С дымом мешается
Облако пыли,
Мчатся пожарные
Автомобили,
Щелкают звонко,
Тревожно свистят.
Медные каски
Рядами блестят.
С. Маршак

Была в моде песня Леонида Дидерихса на слова Василия Лебедева-Кумача:

Солнце светит, лучи, словно ласки,
Каска медная тонет в луче,
И вот в этой сияющей каске
Ходит милый мой на каланче.
Он пожарник толковый и ярый,
Он ударник такой деловой!
Он готов погасить все пожары,
Но не хочет гасить только мой.
Ах, зачем мне платочек лиловый,
Ах, зачем мне мой новый берет,
Если он не увидит обновы
И рукой не пошлет мне привет.
День сегодня такой лучезарный,
В душном воздухе нега и жар,
И не видит, не знает пожарный,
Что горит в моем сердце пожар…

В 1937 году родители разошлись. Мы с мамой вскоре переехали на угол Бородинской и Загородного, в квартиру писателя Геннадия Гора (все литераторы стремились, естественно, в «писательскую надстройку» на канале Грибоедова).

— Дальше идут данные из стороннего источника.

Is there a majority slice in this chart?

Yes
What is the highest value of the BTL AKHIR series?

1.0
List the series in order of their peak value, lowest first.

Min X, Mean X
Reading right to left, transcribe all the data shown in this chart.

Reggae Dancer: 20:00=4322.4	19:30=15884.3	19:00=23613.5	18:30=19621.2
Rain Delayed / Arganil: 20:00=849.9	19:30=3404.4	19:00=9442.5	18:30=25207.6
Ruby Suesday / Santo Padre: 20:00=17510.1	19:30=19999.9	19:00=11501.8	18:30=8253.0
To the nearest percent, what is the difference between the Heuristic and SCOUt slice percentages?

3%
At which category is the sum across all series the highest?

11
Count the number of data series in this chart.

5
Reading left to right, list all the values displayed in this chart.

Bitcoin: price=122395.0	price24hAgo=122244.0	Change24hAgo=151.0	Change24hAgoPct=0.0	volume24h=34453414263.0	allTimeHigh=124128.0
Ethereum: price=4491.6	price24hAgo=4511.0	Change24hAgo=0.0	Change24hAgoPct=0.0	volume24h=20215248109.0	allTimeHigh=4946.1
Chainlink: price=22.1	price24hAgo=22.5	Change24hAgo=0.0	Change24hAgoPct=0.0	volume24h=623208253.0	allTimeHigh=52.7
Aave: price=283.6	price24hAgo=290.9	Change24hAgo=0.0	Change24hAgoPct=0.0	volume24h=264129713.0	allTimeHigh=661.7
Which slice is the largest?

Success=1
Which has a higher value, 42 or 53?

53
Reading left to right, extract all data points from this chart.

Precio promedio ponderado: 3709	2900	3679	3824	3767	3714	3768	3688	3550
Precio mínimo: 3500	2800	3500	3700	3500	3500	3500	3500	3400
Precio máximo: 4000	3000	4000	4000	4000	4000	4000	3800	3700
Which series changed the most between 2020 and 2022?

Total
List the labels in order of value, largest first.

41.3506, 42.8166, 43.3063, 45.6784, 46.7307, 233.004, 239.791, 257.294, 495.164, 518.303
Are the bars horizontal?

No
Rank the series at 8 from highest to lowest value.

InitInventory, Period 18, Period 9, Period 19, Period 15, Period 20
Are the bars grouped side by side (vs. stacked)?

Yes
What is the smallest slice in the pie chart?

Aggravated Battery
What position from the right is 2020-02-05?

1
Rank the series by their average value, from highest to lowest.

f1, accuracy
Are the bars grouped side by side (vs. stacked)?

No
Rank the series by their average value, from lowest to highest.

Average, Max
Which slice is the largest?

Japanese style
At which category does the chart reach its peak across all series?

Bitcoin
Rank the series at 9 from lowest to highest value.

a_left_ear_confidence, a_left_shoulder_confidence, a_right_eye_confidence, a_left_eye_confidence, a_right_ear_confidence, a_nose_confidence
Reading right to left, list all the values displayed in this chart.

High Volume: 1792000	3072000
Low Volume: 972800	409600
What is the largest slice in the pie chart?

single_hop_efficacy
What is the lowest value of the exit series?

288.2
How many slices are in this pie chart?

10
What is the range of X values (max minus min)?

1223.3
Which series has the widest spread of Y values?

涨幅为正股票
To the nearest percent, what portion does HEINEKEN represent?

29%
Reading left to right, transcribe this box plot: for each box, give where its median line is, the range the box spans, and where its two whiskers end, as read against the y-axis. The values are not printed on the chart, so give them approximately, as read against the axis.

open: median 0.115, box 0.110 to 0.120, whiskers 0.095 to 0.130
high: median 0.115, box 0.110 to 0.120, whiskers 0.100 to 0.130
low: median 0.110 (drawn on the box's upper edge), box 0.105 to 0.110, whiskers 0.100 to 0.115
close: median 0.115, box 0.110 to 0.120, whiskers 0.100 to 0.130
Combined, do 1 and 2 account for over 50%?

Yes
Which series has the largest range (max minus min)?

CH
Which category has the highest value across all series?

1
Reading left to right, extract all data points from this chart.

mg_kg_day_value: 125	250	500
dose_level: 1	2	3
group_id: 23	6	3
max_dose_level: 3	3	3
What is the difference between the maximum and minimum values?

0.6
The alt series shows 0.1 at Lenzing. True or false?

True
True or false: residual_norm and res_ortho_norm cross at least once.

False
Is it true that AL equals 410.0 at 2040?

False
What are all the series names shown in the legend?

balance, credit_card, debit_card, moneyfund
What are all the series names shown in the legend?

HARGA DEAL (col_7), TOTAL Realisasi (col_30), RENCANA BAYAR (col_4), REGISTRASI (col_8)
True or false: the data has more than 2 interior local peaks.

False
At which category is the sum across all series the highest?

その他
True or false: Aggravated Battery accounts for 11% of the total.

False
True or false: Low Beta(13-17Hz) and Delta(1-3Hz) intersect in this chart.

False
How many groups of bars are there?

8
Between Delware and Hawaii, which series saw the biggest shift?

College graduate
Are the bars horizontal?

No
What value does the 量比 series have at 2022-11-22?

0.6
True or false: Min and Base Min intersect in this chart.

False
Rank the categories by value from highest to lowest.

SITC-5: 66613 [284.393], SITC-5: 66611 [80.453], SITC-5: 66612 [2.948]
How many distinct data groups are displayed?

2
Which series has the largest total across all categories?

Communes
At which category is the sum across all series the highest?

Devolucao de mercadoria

Недолгое время до переезда я помню сумеречно, неясно – было мне всего четыре года: жизнь без отца в старой квартире, редкие с ним встречи, вывернутое, непонятное существование. Увидев случайно, как увозили отцовские вещи, я был напуган опасно и надолго. Врачи нашли у меня настоящий детский психоз: я боялся, что мама, если уйдет, не вернется, как отец. Маме пришлось почти все время оставаться со мной, брать работу на дом.

А вот переезд на Бородинскую показался веселым: погрузка мебели и чемоданов, грузовик, дорога, возможно, и подсознательная детская радость расставания с жильем, где случилась беда. Сейчас все это вспоминается горько и тревожно. Радость была натужной.

В тот первый день переезда новая квартира чудилась просторной, нежилой, с непривычно высокими после канала Грибоедова потолками. Потерянный, сидел я перед странным полукруглым, не домашним окном и – редкая радость – ел бутерброд с колбасой: все дети почему-то предпочитают бутерброды горячим обедам.

Потом я полюбил наш новый дом.

В нем не было прошлого, он был только наш с мамой.

Мама сумела наполнить его теплом и радостью – как это у нее получилось? Две жилые комнаты были отчасти даже роскошными – большие, светлые, «моя» – с тем самым полукруглым тройным окном. А с точки зрения комфорта – совершенно убогая квартира, половина четырехкомнатной барской. После революции квартиры стали делить, используя наличие двух лестниц – парадной и черной. К нам вход был с парадной, стало быть, ванная и кухня достались другой части. У нашей же половины переднюю превратили в кухню. За ней две ступеньки наверх – уборная, со специфическим стойким петербургским запахом холодной ржавой воды.


Окна квартиры на Бородинской улице. Современная фотография


Так и входили в комнаты – через темную кухню. В ней – плита, в комнатах печки (в одной кафельная, в другой железная), для которых дрова на пятый, очень высокий этаж таскал дворник. Только перед войной провели газ – крошечная плитка с двумя конфорками на кухонной плите.

Мастер, установивший газовую плиту, отказался от «чаевых» со словами: «Я коммунист и денег не беру». Мама торжественно пожала ему руку. Она любила рассказывать об этом происшествии: ей, при всем драматизме времени, всегда хотелось верить, что есть некая романтическая советская справедливость. А может быть, просто старалась внушить мне наивные «гайдаровские» воззрения.

Сам же сюжет, по-моему, вовсе не подлежит глумлению. Такое и в самом деле случалось, беда, что эти зачатки бескомпромиссной коммунистической честности так скоро растворились в большевистской скверне.

А дом – банальный, но великолепный модерн (тогда этот стиль презрительно был вычеркнут из истории искусства), остатки витражей на лестничных окнах, бесконечная лестница, остановившийся с 1917 года лифт (а неутомимые ленинградские почтальоны таскали письма и газеты на самый верх). Зато мраморный, не топившийся никогда, разумеется, камин в парадной, о котором уже шла речь. Там, на этой лестнице, я в приступе детского эгоизма – когда мама села на подоконник, мучимая болезненным, но безопасным ишиасом, – пустился в рев и в ответ на мамины утешения воскликнул: «Конечно, тебе хорошо, это не твоя мать умирает здесь на лестнице!» Фраза эта стала домашним фольклором. Но с тех пор я понял: иной раз больному не так страшно и тяжело, как его близким. Между прочим – святая истина.